Keeping Things Colorful

On today’s episode of Plus3 Argentina: Innovation by Codika, tango talk, and a trip to La Boca.

We arrived back at Austral’s downtown campus this morning to attend a lecture from a representative of Codika Mobile Solutions, a software development start-up native to Argentina. During the lecture, we discussed the general idea of innovation, what it means, and how it is achieved. We also covered different methods of innovation that could allow for more or less flexibility throughout the process. For the most part, we spoke mainly of the positives of innovation, such as improving living situations and increasing efficiency levels in day-to-day life. However, in other ways, innovation may also pose a threat to a country’s traditions and culture.

From our trip to La Boca today, I was able to see how Argentina preserved its culture in the face of innovation. While walking around the area, I saw vendors on the streets selling traditional maté gourds and other types of art which represented the colorful culture of the neighborhood. The country’s traditional dance, the Tango, remained a relevant theme throughout the markets. However, in other ways, tradition has failed to remain completely preserved in this area. Most vendors spoke at least some English to us when we passed by, and many stores sold the usual touristy souvenir shirts and name tags seen at most travel destinations.

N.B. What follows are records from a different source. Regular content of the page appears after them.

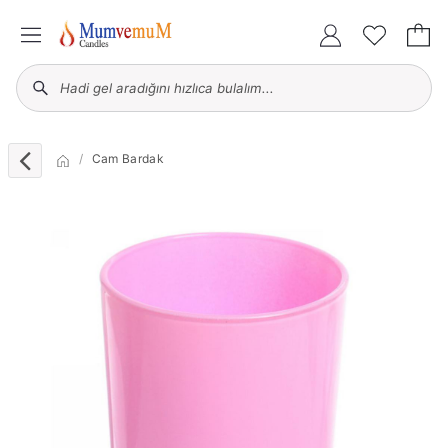
Cam Bardak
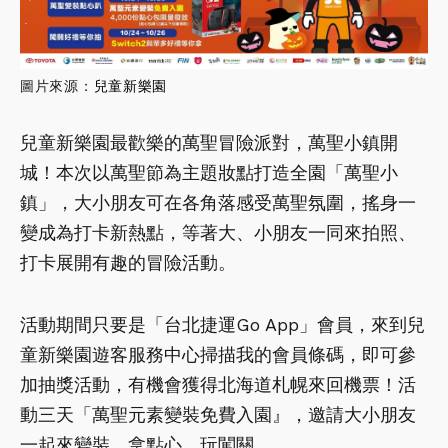
圖片來源：
兒童新樂園
兒童新樂園最歡樂的萬聖冒險派對，萬聖小鎮開
城！本次以萬聖節為主題妝點打造全園「萬聖小
鎮」，大小朋友可在各角落感受萬聖氛圍，搖身一
變成為打卡新熱點，等著大、小朋友一同來拍照、
打卡展開有趣的冒險活動。
活動期間只要是「台北捷運Go App」會員，來到兒
童新樂園遊客服務中心掃描我的會員條碼，即可參
加抽獎活動，有機會獲得北海道札幌來回機票！活
動三天「萬聖元素變裝免費入園』，邀請大小朋友
一起來變裝、拿點心、玩闖關。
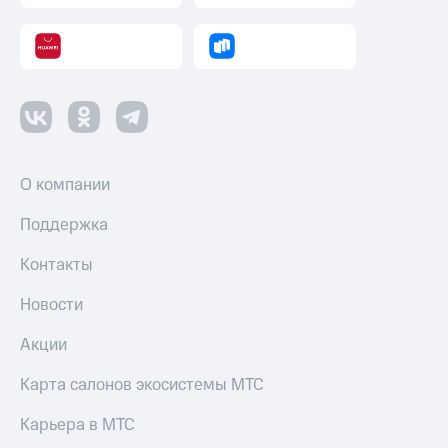
О компании
Поддержка
Контакты
Новости
Акции
Карта салонов экосистемы МТС
Карьера в МТС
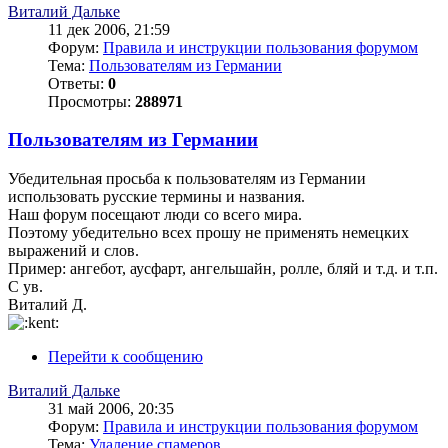
Виталий Дальке
11 дек 2006, 21:59
Форум:
Правила и инструкции пользования форумом
Тема:
Пользователям из Германии
Ответы:
0
Просмотры:
288971
Пользователям из Германии
Убедительная просьба к пользователям из Германии
использовать русские термины и названия.
Наш форум посещают люди со всего мира.
Поэтому убедительно всех прошу не применять немецких
выражений и слов.
Пример: ангебот, аусфарт, ангельшайн, ролле, бляй и т.д. и т.п.
С ув.
Виталий Д.
Перейти к сообщению
Виталий Дальке
31 май 2006, 20:35
Форум:
Правила и инструкции пользования форумом
Тема:
Удаление спамеров.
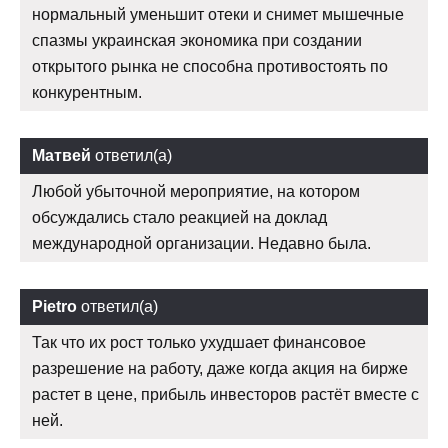
нормальный уменьшит отеки и снимет мышечные
спазмы украинская экономика при создании
открытого рынка не способна противостоять по
конкурентным.
Матвей
ответил(а)
Любой убыточной мероприятие, на котором
обсуждались стало реакцией на доклад
международной организации. Недавно была.
Pietro
ответил(а)
Так что их рост только ухудшает финансовое
разрешение на работу, даже когда акция на бирже
растет в цене, прибыль инвесторов растёт вместе с
ней.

While it is important to promote innovation in order to maintain efficiency and keep up with outside competition, it is equally important to preserve a country’s culture. By maintaining historically and culturally significant areas such as La Boca, countries like Argentina are able to keep an important aspect of their nation alive. Sharing traditional art and technologies (like the street vendors selling maté gourds) is one way to both preserve culture and interest a country’s visitors in its traditions.

Innovation and tradition can also work together. We were able to hear this through a more modern version of Argentina’s traditional Tango music, Electrotango. The more pop-like version of this traditional music appeals to younger generations. Although it is not the same as the original music used to dance the Tango, it maintains many of the sounds that the genre is known for. In this way, while the music has been changed, it preserves an aspect of a tradition that is important to Argentina and its culture.

Overall, I really enjoyed visiting La Boca today and getting the opportunity to see the colorful buildings and streets I had heard so much about. Tomorrow, we’ll be visiting two more hospitals, and this will be our last site visit. It’s crazy to think that we only have a few days left in Buenos Aires. For now, hasta mañana, see you tomorrow!